(Asperula odorata) "Odorata" it certainly is, but the fresh leaves are quite scentless, and it is only in the dried state that the familiar hay smell becomes apparent. It is the coumarin content of the plant that is the cause of this fragrance, which transfers well to liquids. Richard Mabey enthused over the result of putting a sprig in a bottle of pure apple juice, and letting it steep for a week or two (Mabey. 1972). The Swiss put it in cognac and benedictine (Painter), while it is customary in Germany to use it to make Maiwein. Sprigs are steeped in Rhine wine, and this is the traditional May Day drink (G B Foster), fine as long as it is not taken in excess, for then it can cause loss of memory (Schauenberg & Paris).

In England, garlands of woodruff were hung in parish churches in the 15th century, particularly on St Barnabas's Day, 11 June (Grigson, 1955), and Gerard wrote of the sweet-smelling bunches of it brought into the house. It was popular, too, for scenting dried linen, and for laying in beds (Mabey. 1972), while in Holland, it has often been used to stuff mattresses, on the soporific hop pillow principle (Thomson. 1976).
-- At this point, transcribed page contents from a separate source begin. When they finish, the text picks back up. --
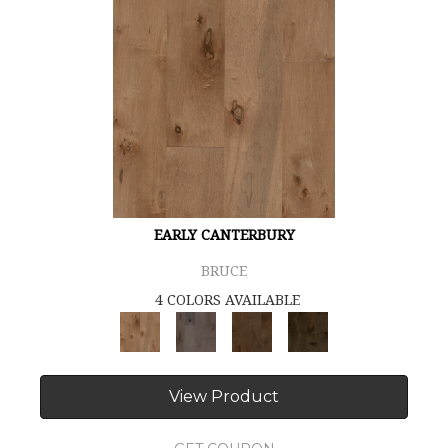
EARLY CANTERBURY
BRUCE
4 COLORS AVAILABLE
View Product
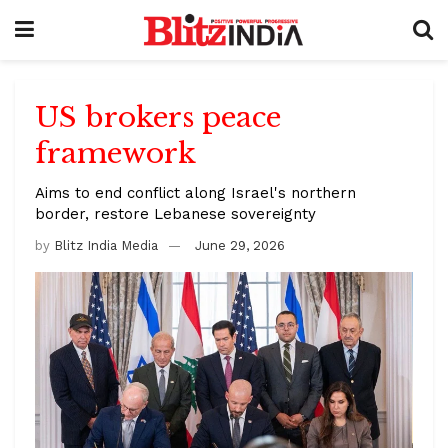
US brokers peace
framework
Aims to end conflict along Israel's northern
border, restore Lebanese sovereignty
by
Blitz India Media
June 29, 2026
Woodruff has been quite important medicinally in its day. To start with, coumarin is an anti-coagulant, so it had been useful for drugs used in heart disease (Mabey. 1972). Put another way, it is a blood-thinner, so woodruff tea was taken as a "spring tonic" (G B Foster), in the days when that was thought to be necessary. Such a tea, taken by itself or with strawberry leaves, helps to relieve headache and depression (Painter), or in Gerard's language, "put into wine, to make a man merry". Herbalists still use it to treat liver infections and jaundice (Grigson. 1955), while in the Highlands of Scotland the liquid in which woodruff had been boiled was given to consumptives (Grant) - indeed, the Gaelic name for it means "wasting plant" (Beith). It was used for the same complaint in Brittany, where minor ailments like colds were likewise treated with woodruff tea (Grigson. 1955). In Anglo-Saxon times, woodruff and brooklime, both rich in tannin, were applied to a burn, in butter, with Madonna Lily. It was said to heal without leaving a scar (Cameron).